Partnership of Discretionary Trusts

Overview

A partnership of discretionary trusts is a more complicated form of a partnership than a partnership of individuals but it provides an added level of security. Like a simple partnership, this model is still an agreement where the members agree to share both the rewards and the consequences of a business, among other terms set out in the partnership agreement. The key difference is that if the partnership incurs debts which it cannot pay, it is the discretionary trusts that share the liability for the debt, not the individuals.

Partners

A partnership is defined as a relationship between persons carrying on a business in common with a view to profit. As such, the partners in a firm are those directly carrying on the business. Anyone able to enter into a contract is able to become a partner. It is also important to state that the partners share liability in the event that the firm incurs debts. The partners will be discretionary trusts (typically with company trustees), with a separate discretionary trust for each person who would otherwise be a partner.
☆ ☆ ☆
Questions on the material:
• A. Answer these questions using the passage on partnerships of discretionary trusts:
(i) What does this kind of partnership provide that a partnership of individuals does not?
(ii) Who is able to become a partner?
(iii) What kind of trustees do the discretionary trusts typically have?
• B. Rewrite the part of the passage on partnerships of discretionary trusts that begins at the words "A partnership is" and stops after "be a partner.", using "practice" in place of "firm".

Data for analysis:
☆ ☆ ☆
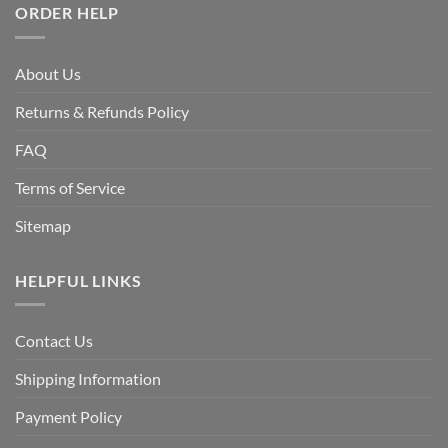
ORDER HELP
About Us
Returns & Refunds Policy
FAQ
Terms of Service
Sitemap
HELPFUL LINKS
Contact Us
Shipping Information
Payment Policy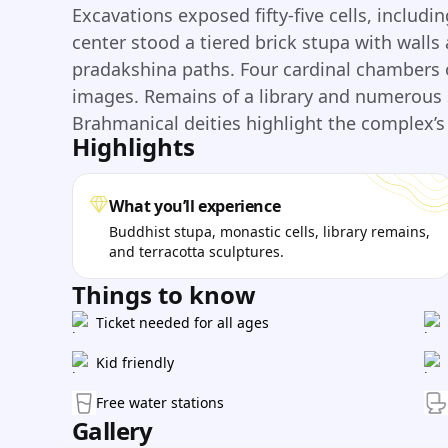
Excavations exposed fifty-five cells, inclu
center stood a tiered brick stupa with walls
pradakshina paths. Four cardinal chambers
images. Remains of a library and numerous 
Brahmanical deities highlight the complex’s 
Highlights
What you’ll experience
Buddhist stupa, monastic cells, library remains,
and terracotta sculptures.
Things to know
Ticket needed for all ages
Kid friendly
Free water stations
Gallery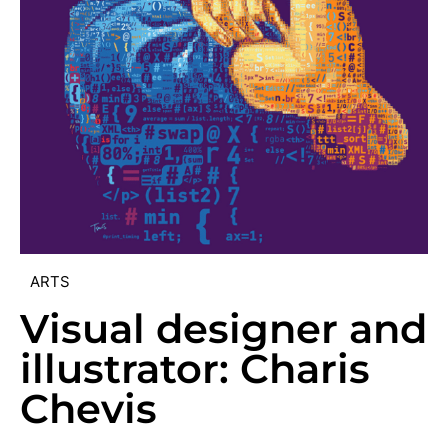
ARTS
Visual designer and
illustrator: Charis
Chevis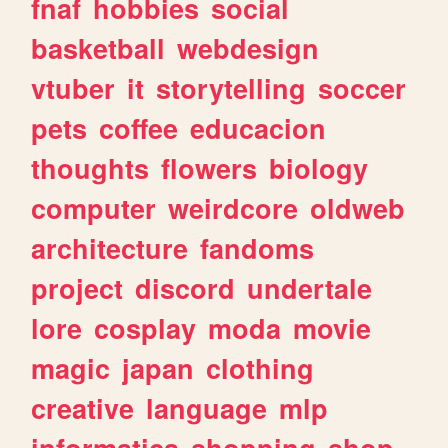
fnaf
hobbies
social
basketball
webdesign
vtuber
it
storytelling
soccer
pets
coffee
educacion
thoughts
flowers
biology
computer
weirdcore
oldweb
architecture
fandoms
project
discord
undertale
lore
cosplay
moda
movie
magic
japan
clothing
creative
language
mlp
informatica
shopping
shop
☆ ☆ ☆
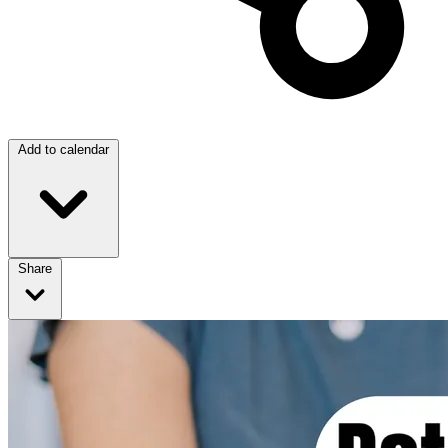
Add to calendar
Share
☆ ☆ ☆
Task responses:
• A.
(i) An added level of security.
(ii) Anyone able to enter into a contract.
(iii) Company trustees.

• B.
A partnership is defined as a relationship between persons carrying on a business in common with a view to profit. As such, the partners in a practice are those directly carrying on the business. Anyone able to enter into a contract is able to become a partner. It is also important to state that the partners share liability in the event that the practice incurs debts. The partners will be discretionary trusts (typically with company trustees), with a separate discretionary trust for each person who would otherwise be a partner.